> [Work instructions]
Report every line below that holds the word "lists".

[Source data]
::::

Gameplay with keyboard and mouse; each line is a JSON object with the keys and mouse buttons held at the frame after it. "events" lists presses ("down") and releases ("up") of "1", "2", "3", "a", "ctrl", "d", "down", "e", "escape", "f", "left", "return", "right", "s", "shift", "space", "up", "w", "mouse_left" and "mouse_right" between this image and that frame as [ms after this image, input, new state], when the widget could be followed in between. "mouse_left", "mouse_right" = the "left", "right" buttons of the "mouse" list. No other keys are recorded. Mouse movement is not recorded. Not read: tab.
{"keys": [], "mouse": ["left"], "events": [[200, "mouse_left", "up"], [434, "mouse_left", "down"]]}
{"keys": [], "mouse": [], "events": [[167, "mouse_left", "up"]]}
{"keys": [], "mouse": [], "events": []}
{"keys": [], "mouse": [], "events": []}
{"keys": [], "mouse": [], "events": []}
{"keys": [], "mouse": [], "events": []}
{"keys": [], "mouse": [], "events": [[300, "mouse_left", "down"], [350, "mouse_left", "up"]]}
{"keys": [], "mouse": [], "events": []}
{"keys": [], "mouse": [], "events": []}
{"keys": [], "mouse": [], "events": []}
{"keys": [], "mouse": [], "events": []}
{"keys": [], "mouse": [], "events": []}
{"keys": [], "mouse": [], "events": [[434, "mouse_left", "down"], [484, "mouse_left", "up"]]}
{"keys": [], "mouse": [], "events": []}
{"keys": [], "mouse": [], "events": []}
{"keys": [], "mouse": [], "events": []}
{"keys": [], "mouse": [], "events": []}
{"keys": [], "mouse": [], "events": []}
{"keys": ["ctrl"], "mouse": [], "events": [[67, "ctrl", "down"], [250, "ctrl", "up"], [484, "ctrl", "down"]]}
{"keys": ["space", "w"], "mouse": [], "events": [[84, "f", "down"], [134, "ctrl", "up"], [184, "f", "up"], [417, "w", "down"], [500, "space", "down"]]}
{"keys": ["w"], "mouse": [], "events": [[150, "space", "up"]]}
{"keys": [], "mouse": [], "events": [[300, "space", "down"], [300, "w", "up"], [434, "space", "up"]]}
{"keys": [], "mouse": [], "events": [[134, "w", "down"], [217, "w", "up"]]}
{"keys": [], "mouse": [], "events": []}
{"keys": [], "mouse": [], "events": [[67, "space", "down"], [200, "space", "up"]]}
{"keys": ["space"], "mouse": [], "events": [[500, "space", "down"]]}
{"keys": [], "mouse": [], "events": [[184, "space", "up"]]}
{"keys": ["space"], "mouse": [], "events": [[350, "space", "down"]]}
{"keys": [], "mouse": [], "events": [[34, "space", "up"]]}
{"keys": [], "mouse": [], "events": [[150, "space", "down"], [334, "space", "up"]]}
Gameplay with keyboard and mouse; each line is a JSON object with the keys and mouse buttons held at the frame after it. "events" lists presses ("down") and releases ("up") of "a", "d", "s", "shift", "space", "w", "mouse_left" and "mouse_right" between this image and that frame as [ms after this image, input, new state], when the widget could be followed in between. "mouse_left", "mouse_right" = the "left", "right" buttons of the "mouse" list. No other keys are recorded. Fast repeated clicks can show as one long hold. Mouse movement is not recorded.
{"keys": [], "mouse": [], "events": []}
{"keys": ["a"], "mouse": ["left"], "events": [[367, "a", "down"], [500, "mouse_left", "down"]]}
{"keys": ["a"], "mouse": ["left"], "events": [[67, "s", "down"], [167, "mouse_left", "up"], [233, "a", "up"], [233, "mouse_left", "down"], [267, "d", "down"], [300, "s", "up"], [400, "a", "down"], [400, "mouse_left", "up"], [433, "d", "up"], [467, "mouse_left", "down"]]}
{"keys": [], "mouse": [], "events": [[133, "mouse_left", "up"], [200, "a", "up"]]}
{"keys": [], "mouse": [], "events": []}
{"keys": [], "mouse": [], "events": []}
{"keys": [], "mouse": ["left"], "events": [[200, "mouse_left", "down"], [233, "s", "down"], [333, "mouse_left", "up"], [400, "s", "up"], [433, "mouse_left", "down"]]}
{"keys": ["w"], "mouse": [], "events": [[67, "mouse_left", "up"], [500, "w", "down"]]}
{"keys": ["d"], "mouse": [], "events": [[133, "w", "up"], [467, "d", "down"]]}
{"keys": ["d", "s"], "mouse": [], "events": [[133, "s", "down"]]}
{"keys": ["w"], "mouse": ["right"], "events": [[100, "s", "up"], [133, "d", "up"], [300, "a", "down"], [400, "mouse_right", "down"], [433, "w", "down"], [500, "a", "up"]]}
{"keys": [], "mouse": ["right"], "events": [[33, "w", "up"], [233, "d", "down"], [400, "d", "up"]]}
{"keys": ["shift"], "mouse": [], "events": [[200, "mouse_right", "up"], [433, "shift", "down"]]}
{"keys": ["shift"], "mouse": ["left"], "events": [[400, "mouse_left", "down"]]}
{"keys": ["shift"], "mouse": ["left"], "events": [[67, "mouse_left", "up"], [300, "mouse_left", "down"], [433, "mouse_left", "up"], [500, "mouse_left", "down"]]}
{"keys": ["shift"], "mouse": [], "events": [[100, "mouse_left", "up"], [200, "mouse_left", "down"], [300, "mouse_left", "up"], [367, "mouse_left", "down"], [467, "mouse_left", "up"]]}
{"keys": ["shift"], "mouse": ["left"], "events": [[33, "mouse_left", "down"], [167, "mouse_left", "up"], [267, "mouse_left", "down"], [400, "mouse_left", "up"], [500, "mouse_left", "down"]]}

::::

> [Solution]
Gameplay with keyboard and mouse; each line is a JSON object with the keys and mouse buttons held at the frame after it. "events" lists presses ("down") and releases ("up") of "1", "2", "3", "a", "ctrl", "d", "down", "e", "escape", "f", "left", "return", "right", "s", "shift", "space", "up", "w", "mouse_left" and "mouse_right" between this image and that frame as [ms after this image, input, new state], when the widget could be followed in between. "mouse_left", "mouse_right" = the "left", "right" buttons of the "mouse" list. No other keys are recorded. Mouse movement is not recorded. Not read: tab.
Gameplay with keyboard and mouse; each line is a JSON object with the keys and mouse buttons held at the frame after it. "events" lists presses ("down") and releases ("up") of "a", "d", "s", "shift", "space", "w", "mouse_left" and "mouse_right" between this image and that frame as [ms after this image, input, new state], when the widget could be followed in between. "mouse_left", "mouse_right" = the "left", "right" buttons of the "mouse" list. No other keys are recorded. Fast repeated clicks can show as one long hold. Mouse movement is not recorded.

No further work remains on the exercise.